The rate of decline has also slowed in the smaller capitals, he said.  

“Potentially we are seeing the initial uncertainty around buying in a higher interest rate environment wearing off, while persistently low advertised stock levels have likely contributed to this trend towards smaller value falls,” Mr Lawless said. “However, it’s fair to say housing risk remains skewed to the downside while interest rates are still rising and household balance sheets become more thinly stretched.” 

The RBA has raised the cash rate from 0.10 in April  to 2.85 in November.

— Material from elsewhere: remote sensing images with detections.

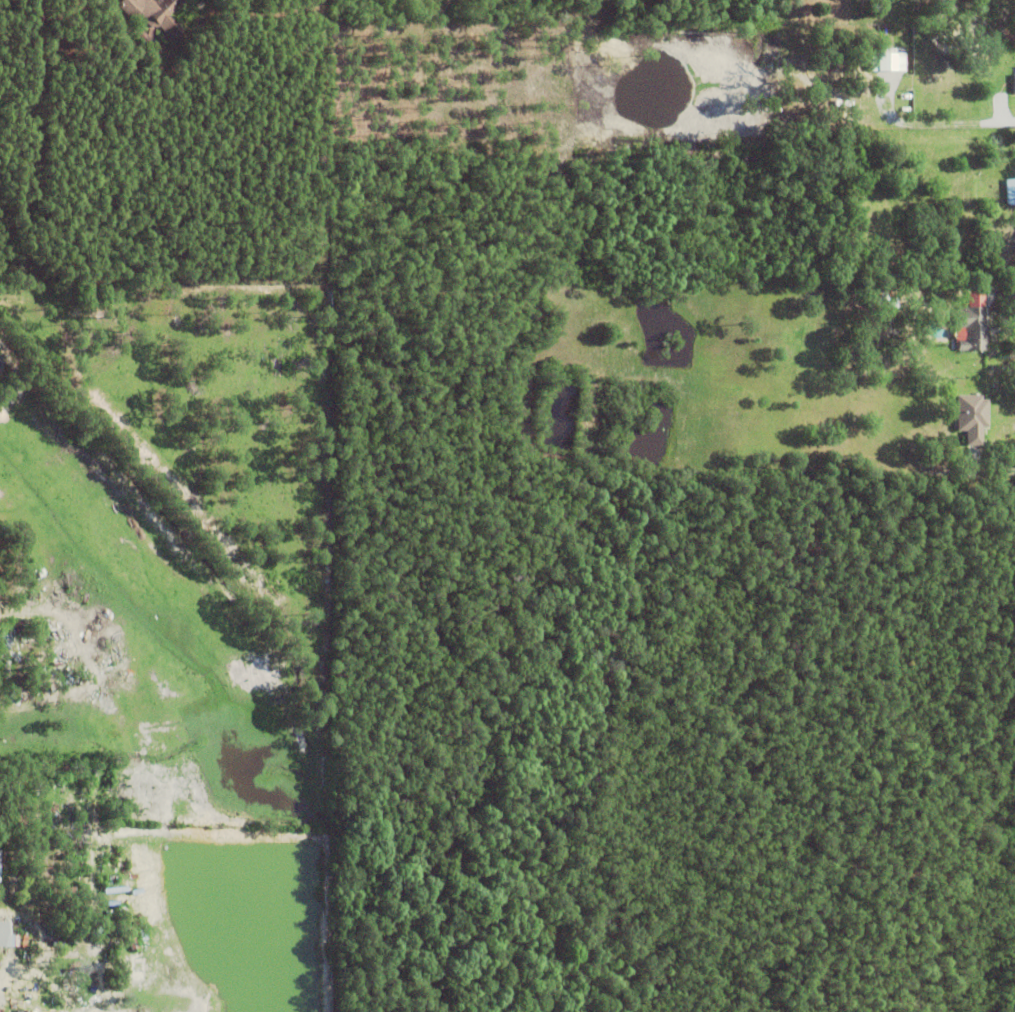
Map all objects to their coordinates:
building: (157, 13)
building: (885, 61)
building: (992, 70)
building: (1011, 83)
road: (1010, 125)
building: (1010, 190)
road: (998, 291)
building: (943, 293)
building: (972, 328)
building: (971, 417)
building: (60, 889)
building: (62, 933)
building: (4, 935)
building: (15, 941)
building: (24, 942)

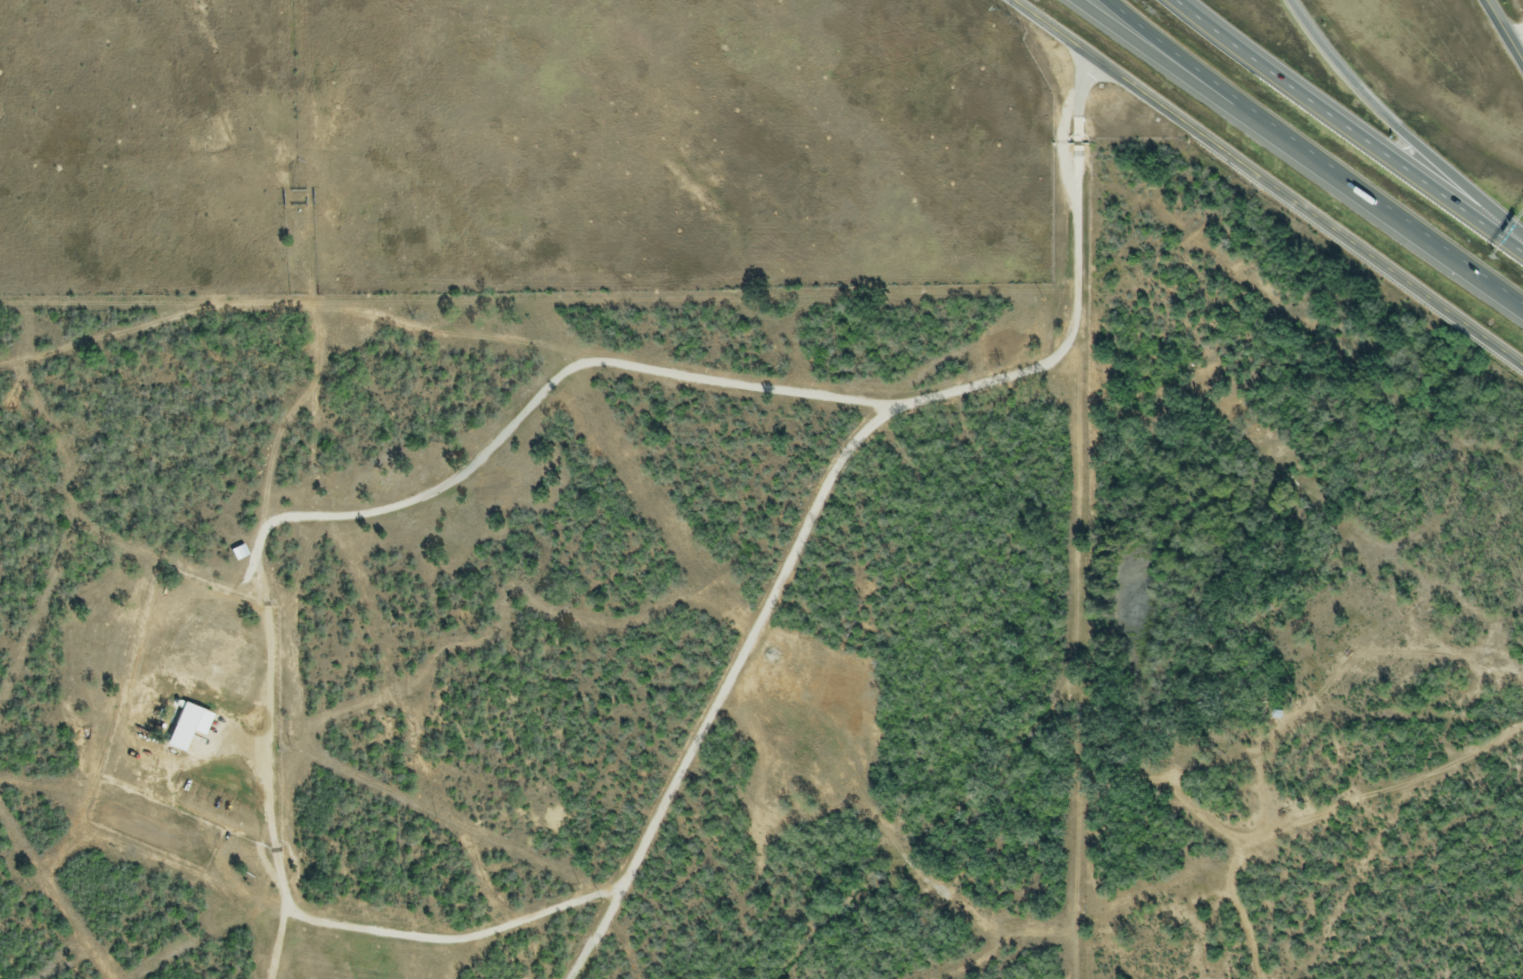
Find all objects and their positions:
road: (1505, 30)
road: (1520, 49)
road: (1163, 55)
road: (1176, 55)
road: (1350, 123)
road: (1400, 128)
road: (1267, 181)
road: (1381, 208)
road: (837, 482)

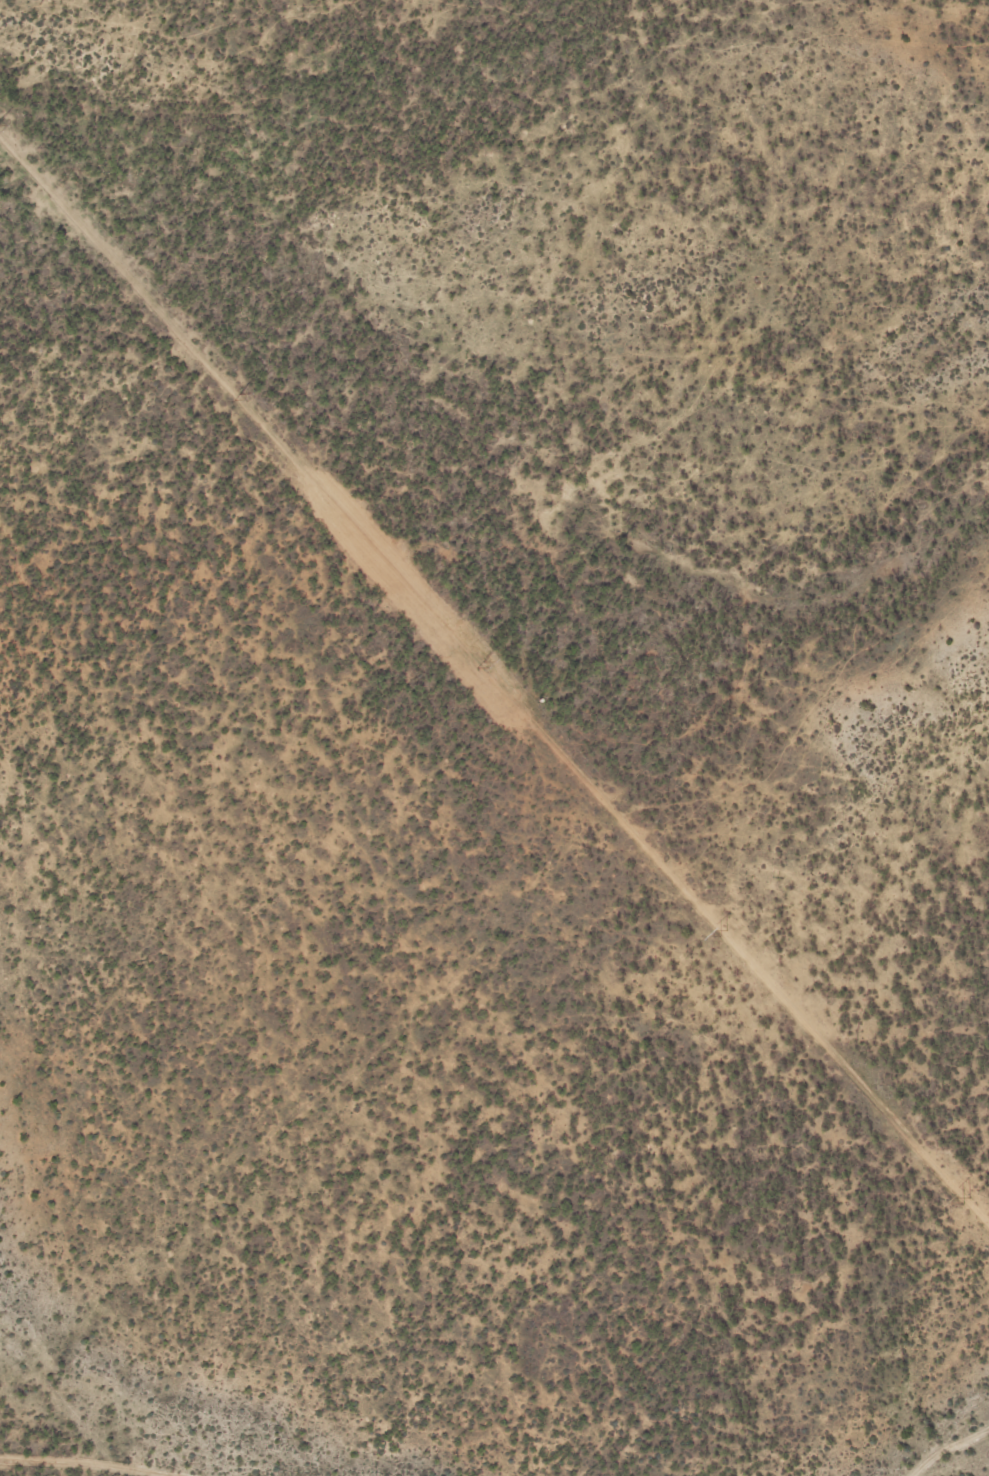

The board is due to meet again next week, with most experts still predicting a further increase in the cash rate of 25 basis points despite the fall in house values.

Mr Lawless said if interest rates continue to increase, there is potential for declines to ‘reaccelerate’.

“Next year will be a particular test of serviceability and housing market stability, as the record-low fixed rate terms secured in 2021 start to expire,” Mr Lawless said.

Statistics released by the Australian Bureau of Statistics this week also reveal a slowdown in the rate of inflation last month, as higher mortgage repayments and cost of living pressures bite into household budgets.

However, ABS data reveals ongoing labour shortages and high levels of construction continues to fuel higher prices for new housing, although the rate of price growth eased in September and October.